Récemment une dépêche de l’AFP faisait état du transfert  de Cinq milliards d'euros de réserves de change des Etats ouest-africains utilisant le franc CFA  vers la Banque Centrale des Etats de l’Afrique de l’Ouest conformément à la réforme de cette monnaie. Cependant il faut souligner que non seulement l’AFP a pris le soin de ne pas dévoiler sa source mais aussi que la BCEAO ne s’est pas encore prononcé sur cette dépêche.

D’abord, il faut rappeler que le franc CFA a été créé par la France pour ses colonies en 1945. Ensuite à l’indépendance, les pays africains concernés ont fait le choix  de la stabilité en la conservant. Optant ainsi pour une garantie de convertibilité illimitée que les offrait la France avec en contrepartie le dépôt en garantie de 50% de leurs réserves en devises auprès de la Banque de France. L’avantage de ce modèle pour les pays des zones CFA (Afrique de l’Ouest et Afrique Centrale) est la stabilité de la devise et des prix.
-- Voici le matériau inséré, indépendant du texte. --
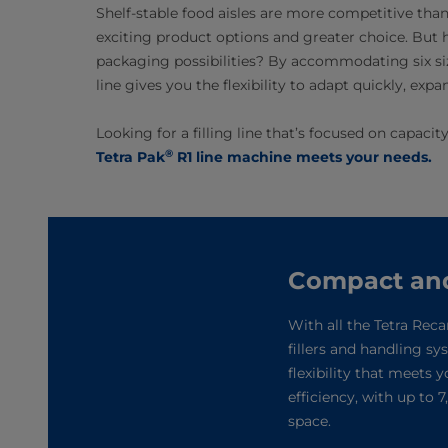
Shelf-stable food aisles are more competitive th
exciting product options and greater choice. But h
packaging possibilities? By accommodating six siz
line gives you the flexibility to adapt quickly, ex
Looking for a filling line that’s focused on capaci
®
Tetra Pak
R1 line machine meets your needs.
Compact and e
With all the Tetra Reca
fillers and handling s
flexibility that meets 
efficiency, with up to
space.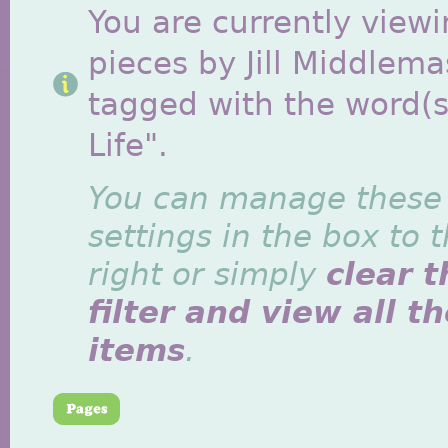
You are currently viewi
pieces by Jill Middlem
tagged with the word(s)
Life".
You can manage these
settings in the box to 
right or simply
clear t
filter and view all t
items
.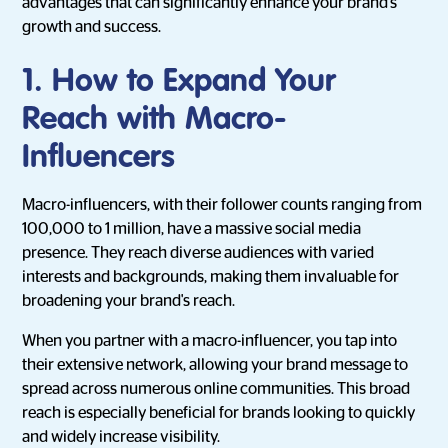
advantages that can significantly enhance your brand's
growth and success.
1. How to Expand Your
Reach with Macro-
Influencers
Macro-influencers, with their follower counts ranging from
100,000 to 1 million, have a massive social media
presence. They reach diverse audiences with varied
interests and backgrounds, making them invaluable for
broadening your brand's reach.
When you partner with a macro-influencer, you tap into
their extensive network, allowing your brand message to
spread across numerous online communities. This broad
reach is especially beneficial for brands looking to quickly
and widely increase visibility.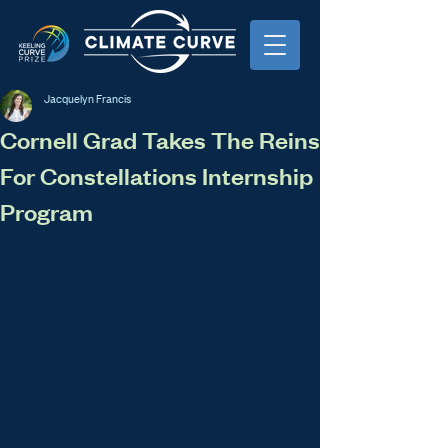
Jacquelyn Francis
Cornell Grad Takes The Reins
For Constellations Internship
Program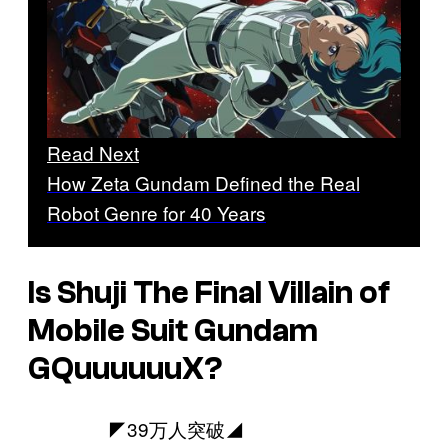
Read Next
How Zeta Gundam Defined the Real
Robot Genre for 40 Years
Is Shuji The Final Villain of
Mobile Suit Gundam
GQuuuuuuX
?
◤39万人突破◢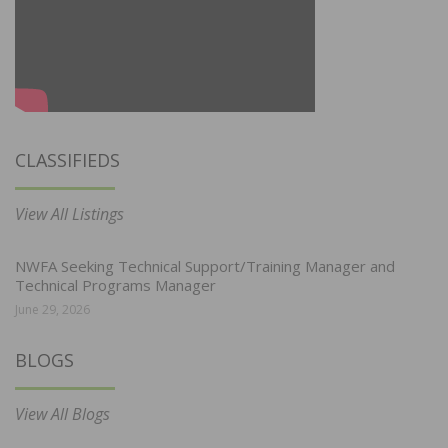
CLASSIFIEDS
View All Listings
NWFA Seeking Technical Support/Training Manager and
Technical Programs Manager
June 29, 2026
BLOGS
View All Blogs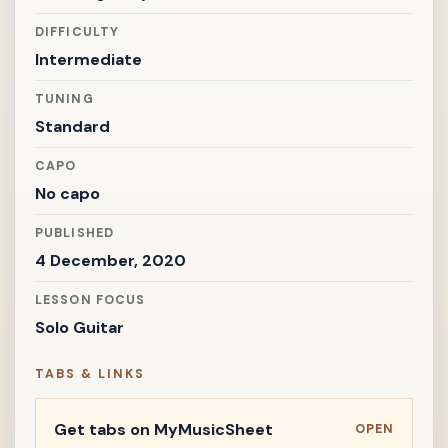
DIFFICULTY
Intermediate
TUNING
Standard
CAPO
No capo
PUBLISHED
4 December, 2020
LESSON FOCUS
Solo Guitar
TABS & LINKS
Get tabs on MyMusicSheet
OPEN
Ce modèle les offre également la garantie de ne jamais manquer de devises pour l’importation. Car même dans le cas où il leur arrivait pour telle ou telle autre raison d’en manquer, la France les en avancerait. Par contre ce modèle de partenariat  pose le problème de la souveraineté des pays de la zone CFA car il faut reconnaitre qu’ils ne sont pas tout à fait responsables de leur politique monétaire de bout en bout. Ils sont limités dans leur capacité de création monétaire.

Le montant total des réserves actuelles s’élèveraient à 8000 milliards de francs CFA dont les 50% sont déposées dans un compte ouvert dans les livres du  trésor français et le reste, c’est-à-dire les autres 50% dans d’autres banques centrales hors de la Zone CFA. 

Ensuite, contrairement à ce qui se dit souvent à travers les réseaux sociaux, le compte de la BCEAO dans les livres du Trésor français abritant les 50% des réserves en devises est rémunéré à 0.75 points. Par contre, les autres 50% des réserves en devises ne sont non seulement pas rémunérées mais que la BCEAO payerait des frais de gestion aux Banques centrales qui les gèrent. Les réserves en devises de la BCEAO gérées par le trésor français ou dans les autres Banques Centrales fonctionnent comme des dépôts en garantie. C’est une épargne et par conséquent elle peut bien être retirée et le Président WADE, s’il n’est le premier, il ferait parti des premiers dirigeants africains à poser le sujet. Cependant pour continuer de garantir les capacités de satisfaire toute demande de conversion présentée, ces réserves doivent toujours être constituées et déposées dans des Banques Centrales extérieures de la zone CFA. 

A quoi servent les réserves en devises dont il est souvent question ? Parmi les attributs d’une monnaie, il y a la convertibilité sur laquelle est assise la confiance qui en est un élément primordial. En effet la convertibilité désigne la propriété d’une monnaie d’être librement inchangeable à tout moment contre de l’or ou contre une devise étrangère, ce qui suppose que les autorités soient toujours en capacité de satisfaire toute demande de conversion présentée. 

Enfin, le 21 décembre 2019 à Paris, la France et les États de l'Union monétaire ouest-africaine ont signé un accord de réforme du franc CFA, qui deviendra l'ECO en maintenant la parité fixe avec l'euro. La France se retirerait des instances de décision de la Banque Centrale de la nouvelle monnaie, Les billets et les pièces de monnaie changeraient. Par ailleurs bien qu’il soit indiqué que le taux de change entre l’ECO et l’Euro reste fixe, rien n’indique encore qu’il sera au niveau actuel c’est-à-dire 1 Euro = 655,957 FCFA.

Le passage du CFA à l’ECO est-il une simple mue à l’image du reptile qui se débarrasse de sa vieille peau, ou une vraie réforme qui prend en charge les aspirations légitimes de souveraineté et de développement des économies des pays de la zone CFA.  Lorsque nous aurons tous les contours de la nouvelle monnaie, la réponse à cette question coulera de source.